研究が中止になり、捨て置かれた訳では無い。


実験の失敗により、深刻な事故が起きて皆逃げ出した訳でも無い。


全員、まだ中にいるのだ。物言わぬ姿となって。


研究員から、実験の対象になっていた被験者まで。


施設内は、まさに血の海だ。


そんな場所から何食わぬ顔で出てきた少女。


当然、この施設内を地獄絵図に変えたのも彼女である。


何故幼い少女にそんな事が出来たのか?


それは、少女も被験者だったから、そして、唯一の成功例だったからだ。


この施設では多くの実験が行われていたが、少女に施された実験は「全ての魔法を使える最強の魔導兵士」を作る実験だった。


何年もの間、失敗続きだったこの実験もようやく成功を迎えた。


そして、終わった。


研究員達が、自分達では制御する事が出来ない、とんでもない代物を生み出してしまった事に気付いた時には、既に遅かった。

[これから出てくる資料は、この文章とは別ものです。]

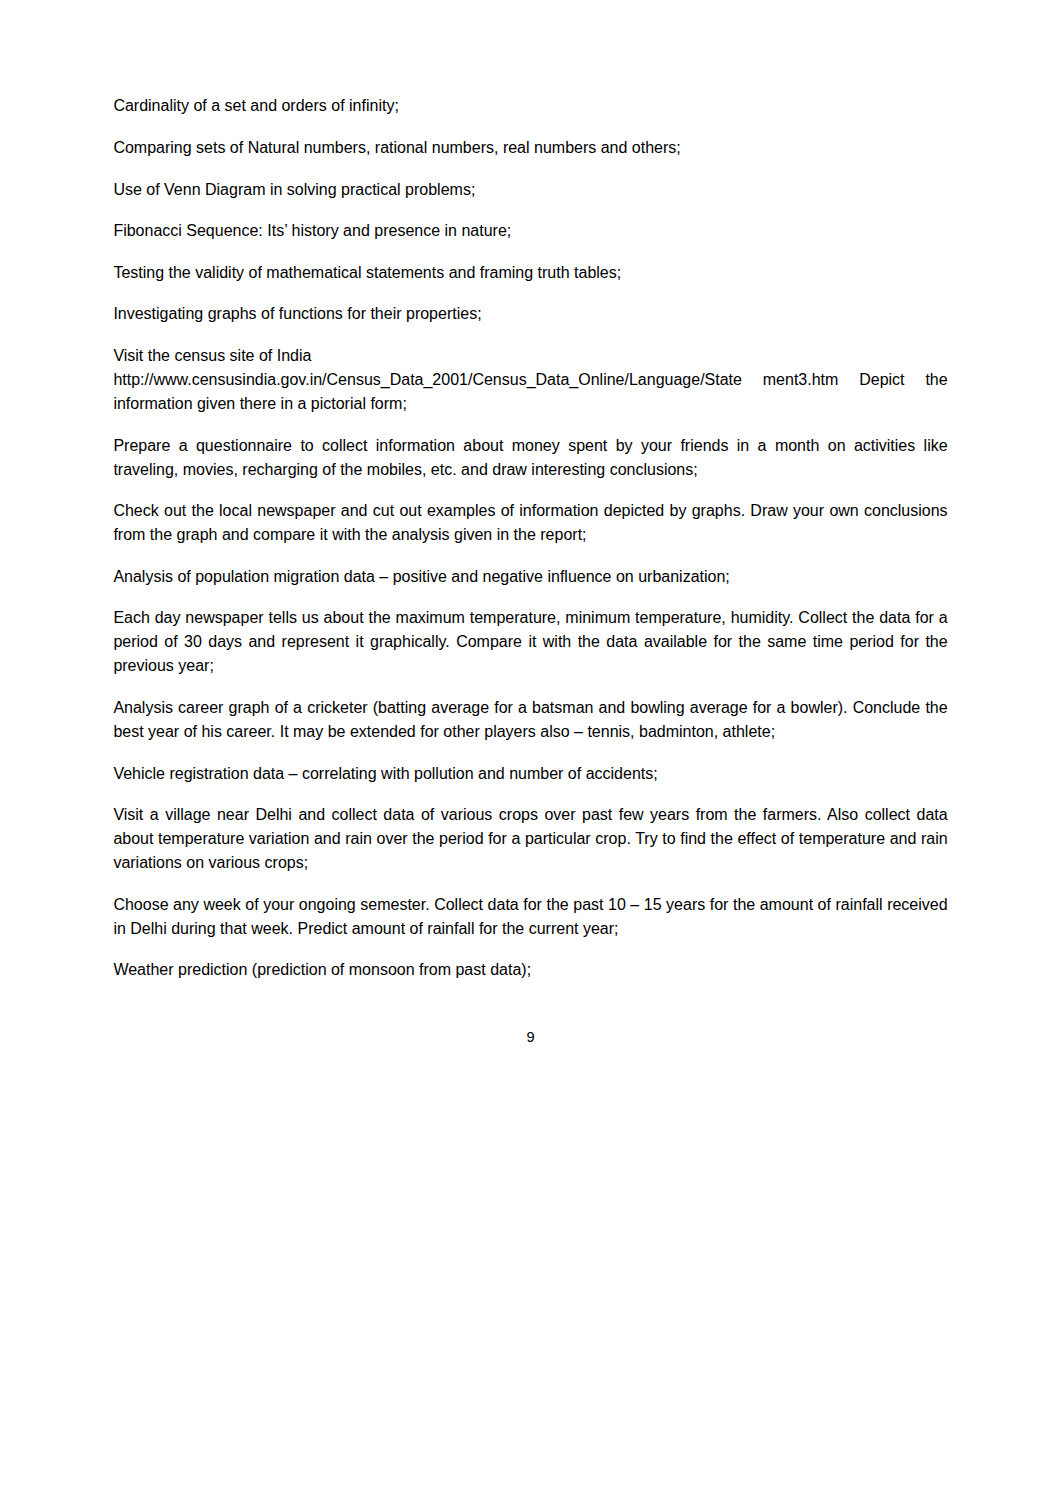Cardinality of a set and orders of infinity;
Comparing sets of Natural numbers, rational numbers, real numbers and others;
Use of Venn Diagram in solving practical problems;
Fibonacci Sequence: Its’ history and presence in nature;
Testing the validity of mathematical statements and framing truth tables;
Investigating graphs of functions for their properties;
Visit the census site of India
http://www.censusindia.gov.in/Census_Data_2001/Census_Data_Online/Language/State ment3.htm Depict the information given there in a pictorial form;
Prepare a questionnaire to collect information about money spent by your friends in a month on activities like traveling, movies, recharging of the mobiles, etc. and draw interesting conclusions;
Check out the local newspaper and cut out examples of information depicted by graphs. Draw your own conclusions from the graph and compare it with the analysis given in the report;
Analysis of population migration data – positive and negative influence on urbanization;
Each day newspaper tells us about the maximum temperature, minimum temperature, humidity. Collect the data for a period of 30 days and represent it graphically. Compare it with the data available for the same time period for the previous year;
Analysis career graph of a cricketer (batting average for a batsman and bowling average for a bowler). Conclude the best year of his career. It may be extended for other players also – tennis, badminton, athlete;
Vehicle registration data – correlating with pollution and number of accidents;
Visit a village near Delhi and collect data of various crops over past few years from the farmers. Also collect data about temperature variation and rain over the period for a particular crop. Try to find the effect of temperature and rain variations on various crops;
Choose any week of your ongoing semester. Collect data for the past 10 – 15 years for the amount of rainfall received in Delhi during that week. Predict amount of rainfall for the current year;
Weather prediction (prediction of monsoon from past data);
9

生まれた時からこの施設で育った少女は、まともな教育も受けずに育った。


それは、道徳心や善悪の区別がつかない程に。


力を手にした少女は、興味が赴くまま外へと向かう。


それを止めようとした研究員を殺戮しながら。


次々と出てくる、自分の行く手を阻む邪魔者に嫌気が差した少女は、施設内全ての者を対象に魔法を放った。

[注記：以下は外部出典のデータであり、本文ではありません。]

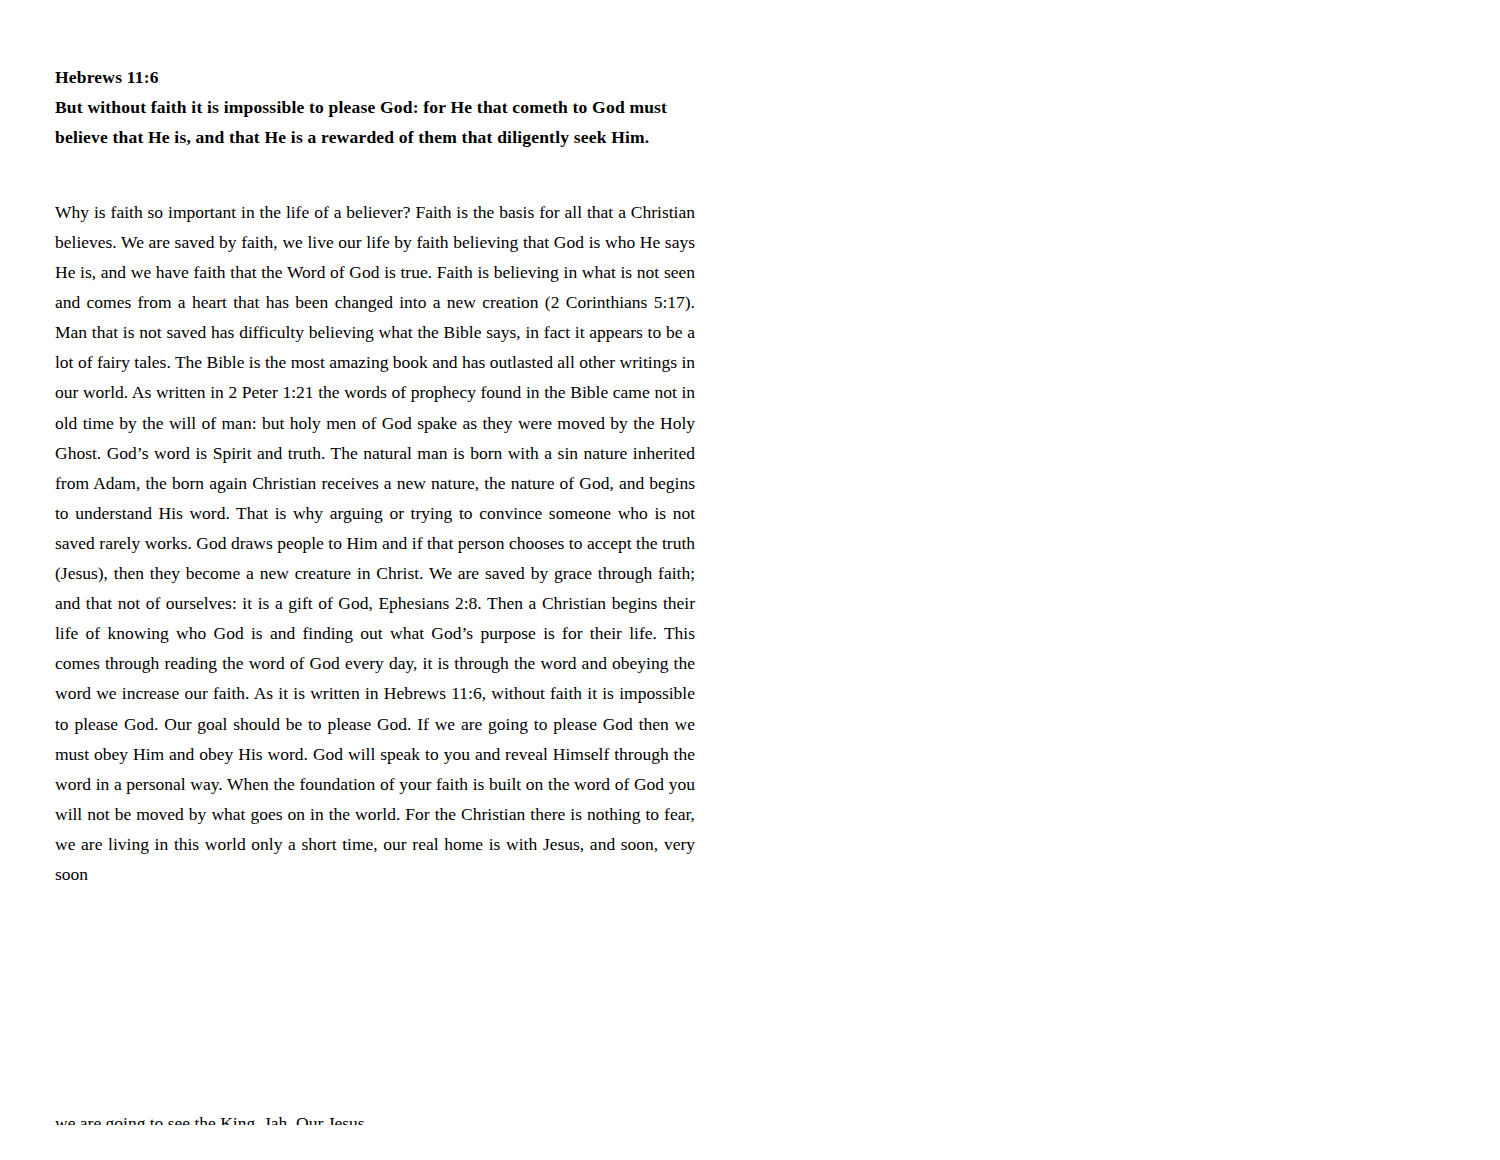Hebrews 11:6
But without faith it is impossible to please God: for He that cometh to God must believe that He is, and that He is a rewarded of them that diligently seek Him.
Why is faith so important in the life of a believer? Faith is the basis for all that a Christian believes. We are saved by faith, we live our life by faith believing that God is who He says He is, and we have faith that the Word of God is true. Faith is believing in what is not seen and comes from a heart that has been changed into a new creation (2 Corinthians 5:17). Man that is not saved has difficulty believing what the Bible says, in fact it appears to be a lot of fairy tales. The Bible is the most amazing book and has outlasted all other writings in our world. As written in 2 Peter 1:21 the words of prophecy found in the Bible came not in old time by the will of man: but holy men of God spake as they were moved by the Holy Ghost. God’s word is Spirit and truth. The natural man is born with a sin nature inherited from Adam, the born again Christian receives a new nature, the nature of God, and begins to understand His word. That is why arguing or trying to convince someone who is not saved rarely works. God draws people to Him and if that person chooses to accept the truth (Jesus), then they become a new creature in Christ. We are saved by grace through faith; and that not of ourselves: it is a gift of God, Ephesians 2:8. Then a Christian begins their life of knowing who God is and finding out what God’s purpose is for their life. This comes through reading the word of God every day, it is through the word and obeying the word we increase our faith. As it is written in Hebrews 11:6, without faith it is impossible to please God. Our goal should be to please God. If we are going to please God then we must obey Him and obey His word. God will speak to you and reveal Himself through the word in a personal way. When the foundation of your faith is built on the word of God you will not be moved by what goes on in the world. For the Christian there is nothing to fear, we are living in this world only a short time, our real home is with Jesus, and soon, very soon
we are going to see the King, Jah, Our Jesus.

少しでも自分の行く手を邪魔する可能性のある物を排除するためだ。


そこには悪意の欠片も無い。


もしもここで、自分は邪魔をするつもりは無い、と意思表示する者がいたのなら、その者はきっと生きていただろう。


少女にとってはその程度の事だったのだ。


そもそも、全ての人間にその機会が与えられた訳では無いが。


多くの者は何が起こっているか理解出来ないまま息絶えていったのだから。


こうして施設内を血の海に変えた少女は、ここを去った。


施設内で見つけた、血のタップリ染み込んだ魔法鞄を持って。




木漏れ日が降り注ぎ、緑の絨毯がその陽を受けてキラキラと光る。


そんな清涼な空気に包まれた森の中を、ひとり歩く少女。


セミロングの栗色の髪。まだまだ幼さの残る顔。淡い青色のワンピースを身に纏い、肩から鞄を提げている。


「・・・どこに行こう?」


彼女の名前はD536号。


後に自らアリスと名乗り、また人々の間で[無邪気な恐怖]と噂される事になる存在。